The sense that a girl-power narrative has been imposed on the film is amplified by Star Wars‘s Daisy Ridley’s role as narrator and executive producer, loudly stated on every poster and press release: the young, female Jedi of Hollywood provides an easy analogue for marketing Aisholpan. She’s Rey, but in real life.

It’s easy to see why this has been done. Without a story to sell it, this is a film about the fox-hunting techniques of Mongolian Kazakhs, a subject that is not exactly a banker at the box office. Without a hefty extra twist of marketing, the filmmakers might never have been able to bring these people and their beautiful world to a wider audience. This would have been a great loss.

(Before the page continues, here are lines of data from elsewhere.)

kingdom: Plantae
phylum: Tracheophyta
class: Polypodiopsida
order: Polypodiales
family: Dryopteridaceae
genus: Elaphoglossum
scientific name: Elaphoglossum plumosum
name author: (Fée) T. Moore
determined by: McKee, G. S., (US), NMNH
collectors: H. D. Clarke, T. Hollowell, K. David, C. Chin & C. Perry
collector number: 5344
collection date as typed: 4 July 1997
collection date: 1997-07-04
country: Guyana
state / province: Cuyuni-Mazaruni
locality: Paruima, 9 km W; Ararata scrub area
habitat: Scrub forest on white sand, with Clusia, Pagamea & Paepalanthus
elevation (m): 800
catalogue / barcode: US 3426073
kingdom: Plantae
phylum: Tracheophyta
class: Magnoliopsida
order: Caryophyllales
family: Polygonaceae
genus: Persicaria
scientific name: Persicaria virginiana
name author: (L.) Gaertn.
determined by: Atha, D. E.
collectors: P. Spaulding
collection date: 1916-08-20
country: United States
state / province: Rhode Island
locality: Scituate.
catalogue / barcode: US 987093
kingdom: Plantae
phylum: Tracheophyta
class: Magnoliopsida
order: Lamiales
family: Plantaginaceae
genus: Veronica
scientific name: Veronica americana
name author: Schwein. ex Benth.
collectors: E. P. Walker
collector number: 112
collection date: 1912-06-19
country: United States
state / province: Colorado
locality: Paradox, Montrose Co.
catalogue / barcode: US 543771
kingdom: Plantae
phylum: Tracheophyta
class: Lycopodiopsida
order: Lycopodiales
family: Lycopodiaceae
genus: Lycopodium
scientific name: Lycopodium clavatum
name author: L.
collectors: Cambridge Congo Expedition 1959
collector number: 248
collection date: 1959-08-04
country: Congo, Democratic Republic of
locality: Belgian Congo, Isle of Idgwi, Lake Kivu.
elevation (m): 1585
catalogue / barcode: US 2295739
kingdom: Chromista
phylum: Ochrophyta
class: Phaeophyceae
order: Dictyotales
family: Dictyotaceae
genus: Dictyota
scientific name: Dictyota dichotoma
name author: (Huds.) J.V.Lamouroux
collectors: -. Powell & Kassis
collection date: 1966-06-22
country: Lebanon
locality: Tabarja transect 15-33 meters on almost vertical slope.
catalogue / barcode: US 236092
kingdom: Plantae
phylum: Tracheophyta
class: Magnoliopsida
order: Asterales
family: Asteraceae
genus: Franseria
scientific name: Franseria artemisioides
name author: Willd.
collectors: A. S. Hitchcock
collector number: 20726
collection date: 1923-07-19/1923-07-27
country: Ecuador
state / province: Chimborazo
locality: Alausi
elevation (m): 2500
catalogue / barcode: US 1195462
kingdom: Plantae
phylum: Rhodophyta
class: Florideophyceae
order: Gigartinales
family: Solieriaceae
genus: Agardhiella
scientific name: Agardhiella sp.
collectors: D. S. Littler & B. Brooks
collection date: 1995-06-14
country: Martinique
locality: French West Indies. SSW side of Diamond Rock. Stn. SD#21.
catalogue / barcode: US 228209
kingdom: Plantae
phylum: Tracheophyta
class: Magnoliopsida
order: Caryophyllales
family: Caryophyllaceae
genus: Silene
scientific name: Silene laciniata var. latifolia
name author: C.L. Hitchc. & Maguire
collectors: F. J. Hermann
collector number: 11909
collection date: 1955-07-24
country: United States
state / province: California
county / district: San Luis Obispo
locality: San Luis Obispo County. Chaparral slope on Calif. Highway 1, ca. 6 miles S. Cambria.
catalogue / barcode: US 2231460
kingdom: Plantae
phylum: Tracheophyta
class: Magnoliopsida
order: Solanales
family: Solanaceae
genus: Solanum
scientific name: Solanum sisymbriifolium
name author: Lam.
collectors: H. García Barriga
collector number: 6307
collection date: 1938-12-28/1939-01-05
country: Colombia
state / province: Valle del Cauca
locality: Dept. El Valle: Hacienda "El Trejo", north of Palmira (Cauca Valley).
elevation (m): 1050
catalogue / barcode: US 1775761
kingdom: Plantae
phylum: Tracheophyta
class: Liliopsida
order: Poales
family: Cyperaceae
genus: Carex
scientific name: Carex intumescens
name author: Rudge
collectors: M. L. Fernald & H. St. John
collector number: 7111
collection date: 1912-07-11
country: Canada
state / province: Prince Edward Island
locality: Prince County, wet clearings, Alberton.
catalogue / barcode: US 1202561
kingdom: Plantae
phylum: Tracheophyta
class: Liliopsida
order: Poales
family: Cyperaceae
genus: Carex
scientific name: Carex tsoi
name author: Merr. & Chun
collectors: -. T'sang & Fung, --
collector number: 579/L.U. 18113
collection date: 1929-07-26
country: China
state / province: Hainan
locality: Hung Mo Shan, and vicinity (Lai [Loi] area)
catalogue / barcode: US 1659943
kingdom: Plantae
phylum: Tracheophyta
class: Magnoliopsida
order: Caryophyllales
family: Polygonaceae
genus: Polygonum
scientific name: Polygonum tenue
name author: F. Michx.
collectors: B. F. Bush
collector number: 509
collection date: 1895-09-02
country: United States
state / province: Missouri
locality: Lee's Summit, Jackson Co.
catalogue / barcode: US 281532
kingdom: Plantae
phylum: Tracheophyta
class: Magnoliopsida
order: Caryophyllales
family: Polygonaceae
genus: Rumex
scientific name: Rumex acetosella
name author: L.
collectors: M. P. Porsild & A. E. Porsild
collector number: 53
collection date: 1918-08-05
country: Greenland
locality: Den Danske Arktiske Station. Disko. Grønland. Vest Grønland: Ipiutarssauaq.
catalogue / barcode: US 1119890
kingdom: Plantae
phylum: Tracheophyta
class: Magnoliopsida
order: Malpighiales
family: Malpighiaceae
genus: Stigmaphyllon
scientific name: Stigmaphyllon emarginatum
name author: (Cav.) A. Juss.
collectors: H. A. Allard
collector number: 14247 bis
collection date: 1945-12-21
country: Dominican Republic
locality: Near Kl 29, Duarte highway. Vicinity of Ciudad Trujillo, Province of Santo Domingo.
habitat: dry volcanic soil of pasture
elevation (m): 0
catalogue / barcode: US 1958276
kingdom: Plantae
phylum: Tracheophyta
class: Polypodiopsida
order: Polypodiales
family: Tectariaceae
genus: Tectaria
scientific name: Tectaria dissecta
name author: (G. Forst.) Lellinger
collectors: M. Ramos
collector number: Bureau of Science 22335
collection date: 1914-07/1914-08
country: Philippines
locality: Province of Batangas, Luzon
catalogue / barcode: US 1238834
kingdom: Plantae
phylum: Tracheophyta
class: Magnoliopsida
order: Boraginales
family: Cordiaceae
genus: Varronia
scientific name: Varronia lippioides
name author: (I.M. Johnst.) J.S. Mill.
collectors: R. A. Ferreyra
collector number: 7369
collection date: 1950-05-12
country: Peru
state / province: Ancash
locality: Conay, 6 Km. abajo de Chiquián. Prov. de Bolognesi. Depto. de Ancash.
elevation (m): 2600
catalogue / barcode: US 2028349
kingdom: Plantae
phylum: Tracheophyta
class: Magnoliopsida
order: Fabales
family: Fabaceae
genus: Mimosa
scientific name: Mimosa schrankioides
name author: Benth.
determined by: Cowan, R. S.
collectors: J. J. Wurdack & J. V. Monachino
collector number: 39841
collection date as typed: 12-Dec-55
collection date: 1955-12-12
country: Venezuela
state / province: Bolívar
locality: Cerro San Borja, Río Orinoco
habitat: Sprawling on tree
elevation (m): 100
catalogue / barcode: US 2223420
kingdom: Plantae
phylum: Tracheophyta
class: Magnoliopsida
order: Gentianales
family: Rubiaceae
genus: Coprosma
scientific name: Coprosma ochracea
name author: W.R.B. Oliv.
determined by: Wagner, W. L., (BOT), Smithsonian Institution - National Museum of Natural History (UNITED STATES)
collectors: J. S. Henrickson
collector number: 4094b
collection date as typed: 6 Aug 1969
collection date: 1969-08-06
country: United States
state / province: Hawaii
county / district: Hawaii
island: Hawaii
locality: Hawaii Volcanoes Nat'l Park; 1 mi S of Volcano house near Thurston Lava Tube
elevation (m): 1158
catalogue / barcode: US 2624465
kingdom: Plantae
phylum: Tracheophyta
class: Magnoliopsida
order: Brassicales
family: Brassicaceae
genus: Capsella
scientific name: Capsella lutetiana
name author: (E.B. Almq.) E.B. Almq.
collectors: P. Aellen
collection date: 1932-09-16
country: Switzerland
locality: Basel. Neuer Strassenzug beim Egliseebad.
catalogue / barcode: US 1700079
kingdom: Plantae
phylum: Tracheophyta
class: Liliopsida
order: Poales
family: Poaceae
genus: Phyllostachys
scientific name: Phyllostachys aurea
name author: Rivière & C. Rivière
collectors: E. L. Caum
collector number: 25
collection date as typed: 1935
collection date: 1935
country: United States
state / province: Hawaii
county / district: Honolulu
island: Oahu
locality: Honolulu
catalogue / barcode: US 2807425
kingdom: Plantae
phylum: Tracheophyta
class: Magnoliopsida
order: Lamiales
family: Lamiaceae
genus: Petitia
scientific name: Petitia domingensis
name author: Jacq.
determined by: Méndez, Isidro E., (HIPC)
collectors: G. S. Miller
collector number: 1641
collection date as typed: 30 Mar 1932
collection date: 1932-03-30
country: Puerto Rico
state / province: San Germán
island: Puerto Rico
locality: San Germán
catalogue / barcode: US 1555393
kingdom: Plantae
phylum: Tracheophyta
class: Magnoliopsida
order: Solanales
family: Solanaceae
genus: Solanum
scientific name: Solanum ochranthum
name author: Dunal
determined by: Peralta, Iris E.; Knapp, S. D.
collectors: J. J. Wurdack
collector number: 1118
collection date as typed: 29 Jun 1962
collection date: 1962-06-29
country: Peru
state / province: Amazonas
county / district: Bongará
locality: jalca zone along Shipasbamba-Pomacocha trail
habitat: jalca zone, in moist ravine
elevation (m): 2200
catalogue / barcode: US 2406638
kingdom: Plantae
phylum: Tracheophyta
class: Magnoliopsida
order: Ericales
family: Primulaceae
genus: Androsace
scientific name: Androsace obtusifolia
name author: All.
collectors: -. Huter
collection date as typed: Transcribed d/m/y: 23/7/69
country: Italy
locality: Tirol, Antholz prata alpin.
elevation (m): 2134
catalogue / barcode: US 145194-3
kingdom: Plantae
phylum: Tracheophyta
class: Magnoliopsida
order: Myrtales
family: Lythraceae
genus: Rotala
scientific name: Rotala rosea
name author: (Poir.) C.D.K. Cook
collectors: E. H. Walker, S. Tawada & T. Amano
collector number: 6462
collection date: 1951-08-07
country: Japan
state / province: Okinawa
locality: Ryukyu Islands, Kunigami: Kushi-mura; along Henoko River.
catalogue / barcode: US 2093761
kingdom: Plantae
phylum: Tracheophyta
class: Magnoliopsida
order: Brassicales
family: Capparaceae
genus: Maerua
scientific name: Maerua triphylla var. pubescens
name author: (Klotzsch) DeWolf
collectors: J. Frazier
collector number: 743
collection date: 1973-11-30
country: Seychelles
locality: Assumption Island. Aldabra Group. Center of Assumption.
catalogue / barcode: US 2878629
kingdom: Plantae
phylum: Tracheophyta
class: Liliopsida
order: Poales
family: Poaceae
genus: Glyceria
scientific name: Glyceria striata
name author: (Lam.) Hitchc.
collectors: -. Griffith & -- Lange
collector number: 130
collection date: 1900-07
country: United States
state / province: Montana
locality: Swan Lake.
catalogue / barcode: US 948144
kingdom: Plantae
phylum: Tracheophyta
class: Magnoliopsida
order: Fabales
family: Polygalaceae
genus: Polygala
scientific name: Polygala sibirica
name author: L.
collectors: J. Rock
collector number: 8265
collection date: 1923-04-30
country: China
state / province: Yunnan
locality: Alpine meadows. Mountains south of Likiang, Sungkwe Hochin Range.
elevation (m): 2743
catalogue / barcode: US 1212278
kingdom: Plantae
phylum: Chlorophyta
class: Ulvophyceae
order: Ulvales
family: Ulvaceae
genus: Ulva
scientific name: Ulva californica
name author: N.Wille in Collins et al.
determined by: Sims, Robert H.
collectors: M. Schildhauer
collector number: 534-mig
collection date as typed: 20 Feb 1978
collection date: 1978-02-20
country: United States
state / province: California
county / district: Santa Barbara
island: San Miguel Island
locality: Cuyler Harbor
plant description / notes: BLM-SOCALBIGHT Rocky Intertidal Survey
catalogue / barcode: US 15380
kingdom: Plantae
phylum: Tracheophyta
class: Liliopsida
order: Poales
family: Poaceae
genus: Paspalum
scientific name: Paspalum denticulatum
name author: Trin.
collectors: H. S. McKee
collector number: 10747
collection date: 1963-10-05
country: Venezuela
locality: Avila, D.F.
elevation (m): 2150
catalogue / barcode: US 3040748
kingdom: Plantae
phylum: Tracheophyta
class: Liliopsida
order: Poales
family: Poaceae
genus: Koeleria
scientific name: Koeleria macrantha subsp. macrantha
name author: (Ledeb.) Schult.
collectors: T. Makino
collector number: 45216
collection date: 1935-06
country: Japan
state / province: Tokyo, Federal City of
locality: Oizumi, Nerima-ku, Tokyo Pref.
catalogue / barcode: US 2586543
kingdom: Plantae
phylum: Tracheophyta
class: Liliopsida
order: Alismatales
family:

On the other hand, The Eagle Huntress is identified by Sony Pictures Classics as a documentary. The Producers Guild of America has shortlisted the film for its documentary award. Last year’s PGA winner, Amy, went on to win the Oscar for Best Documentary. Re-enaction and editorialising are valuable tools for storytelling, but they are not more valuable than the truth. 

By portraying Mongolian Kazakh society as one in which women are largely not free to hunt, The Eagle Huntress does a disservice to the fascinating people that are its subject. It encourages the audience to imagine that the country with all the cameras and drones and cinemas is the more advanced society, and the country being filmed is a regressive patriarchy. A glance at the top Google results for the film – among them a Daily Mail article which dribbles that Daisy Ridley flashes a hint of cleavage in plunging black dress at premiere of her documentary The Eagle Huntress ­– is enough to confirm that the opposite is true. 

Verdict: if you have a 13-year-old, take them to see The Eagle Huntress. Just make sure you ruin it for them afterwards, with facts.

The Eagle Huntress is on general release from Fri 16 December.